Work all the more meritorious since all the works, all the masterpieces of Polyclitus have been  lost.
It is good to remember that what we see are Roman replica, that had to satisfy the taste of the Romans.
From the Baths of Caracalla are Doryphorus (=who bears the spear) and the lovely Amazon torso.
Among the other works we suggest: Heracles, Diadumenus, (the hero with the bandage of the victory on his forehead) and yet Doryphorus.

The Romans were very fond of portraiture, by the way it is not surprising that they dedicated to the elaboration of the portraits of the great figures whose originals were sculpted by leading Greek artists.
Among these we see: Homer, the fifth century BC; Pericles portrait by Kresylas, the great greek sculptor of the fifth century, who was born in Peloponnese, but  educated in Athens in the workshop of the great Myron; his work was mainly in bronze.
And then Miltiades, the fifth century; Alexander the Great, fourth century; Sophocles, fourth century; Euripides, fourth century; Epicurus, fourth century and Demosthenes, portrayed by Polyeuktos, another great bronze sculptor active in Athens in the early third century.

The replicas of Greek originals are one of the most interesting aspects of the internalization of Greek art which took place in the Roman world.
Beyond the reinterpretation of the originals, the replicas have the great value of being often the only evidence that we have received of the works of great artists such as Phidias (490-430 BC), Lysippos (390-306), Myron (fifth century) , Polyclitus (fifth century), Praxiteles (fourth century), Kalamis (fifth century), since much of the original is lost. In fact, by Lysippos and Policleto no original has survived by Praxiteles only one, of Myron nothing.

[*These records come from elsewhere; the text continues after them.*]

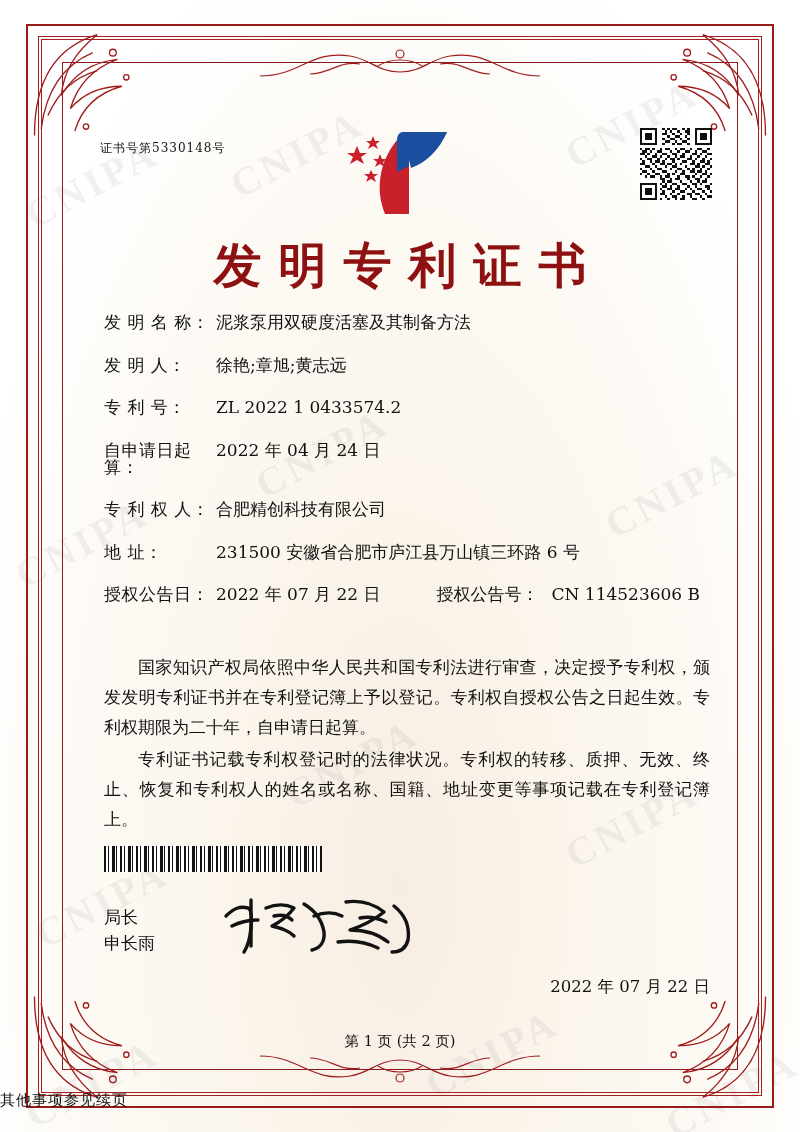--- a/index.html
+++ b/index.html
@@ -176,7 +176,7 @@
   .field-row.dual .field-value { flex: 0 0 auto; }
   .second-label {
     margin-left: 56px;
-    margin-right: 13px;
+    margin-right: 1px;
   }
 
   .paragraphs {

Here we show: Aphrodite by Phidias, fifth century BC; Ares of the school of Phidias; Apollo, School of Phidias; the famous Bitch by Lysippos; of the fifth century is the Ephebus by Polycletus, named "Westmacott" after the British sculptor who made a copy in 1800.
Again, Marsyas by Myron of the fifth century; Hermes by Kalamis of the fifth century; Hermes Richelieu attributed to Praxiteles, fourth century; Eros Chigi of the fourth century; Apollo Linceo of Praxiteles; a centaur, wonderful expression of Hellenistic art of the second style (240-150 BC) and characterized by the dramatization of the expressions much delighted by the Romans.
And finally another Hellenistic work, the girl of Pergamum of the second century BC.

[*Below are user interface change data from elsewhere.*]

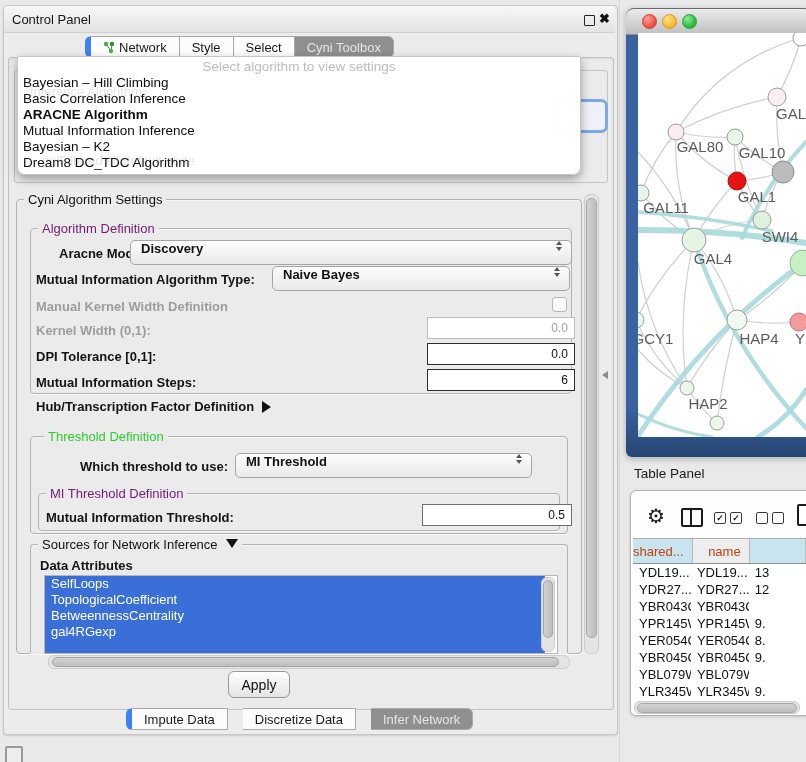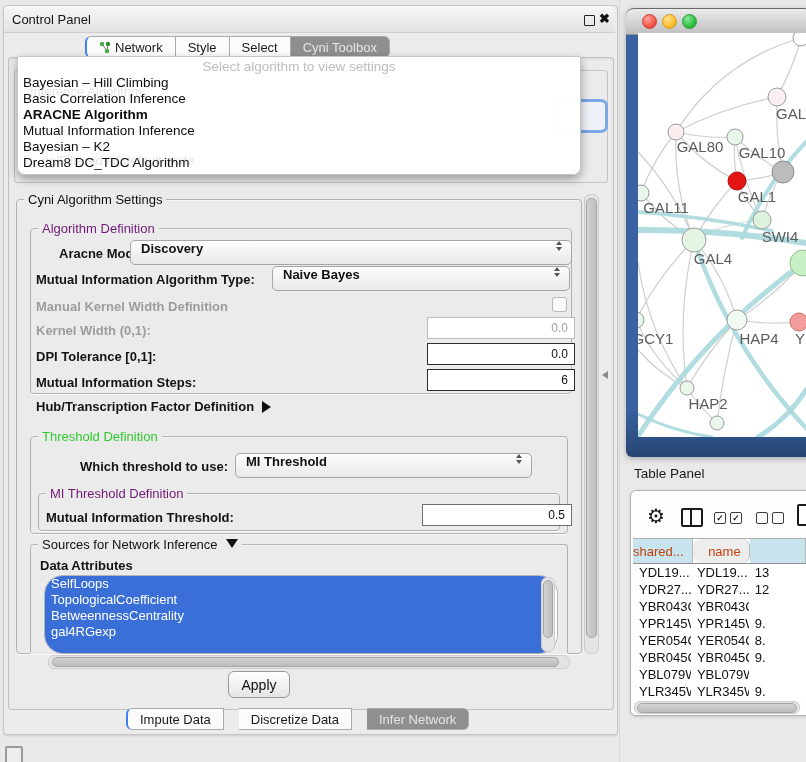--- a/index.html
+++ b/index.html
@@ -21,7 +21,7 @@
   .tabbar{display:flex;align-items:stretch;height:22px;}
   .tab{display:flex;align-items:center;gap:4px;padding:0 12px;font-size:13px;color:#1a1a1a;
        background:#fcfcfc;border:1px solid #a9a9a9;border-left:none;white-space:nowrap;}
-  .tab:first-child{border-left:2px solid #3b82f6;border-radius:6px 0 0 6px;}
+  .tab:first-child{border-left:6px solid #3b82f6;border-radius:6px 0 0 6px;}
   .tab:last-child{border-radius:0 6px 6px 0;}
   .tab.sel{background:#8f8f8f;color:#e5e5e1;}
   #top-tabs{left:85px;top:36px;}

The Roman section presents works of the highest quality, representing the different kinds of Roman art, among other works we suggest: Silenus of the second century BC; Neptune, first century BC; the portrait of a young man of the first century AD; the unforgettable portrait of a baby traditionally known as Nero, of the first century AD; the Woman dating Flavia age, with the characteristic hairstyle of the time, end of the first century AD; Jupiter Ammon, expression of Roman syncretism that joins the Egyptian god Ammon (the hidden god), with Jupiter, first century AD; the spectacular portrait of a lady of the second century AD; Mars, second century AD; Paris, second century AD.
While comes from Palmyra the portrait of a lady of the third century AD.

As for the genre of painting the Romans loved frescoes and mosaics, while the vase painting was not so popular.
This is not a secondary issue, in fact the vase painting, in the ancient world, was largely targeted at funeral, according to the religion expressed in the cult of the dead.

But the approach of the Romans was little inclined to transcendence, then the art among the Romans was intended for the eyes of the living, hence the widespread use of mosaics and frescoes.
Then we see a typical mosaic of the first century BC and just a typical fresco with hermaphrodite of the second century AD.
The Roman section ends with the Ecclesia Romana, famous medieval work coming from the ancient Basilica of St. Peter, before the reconstruction begun by Bramante in the full Renaissance.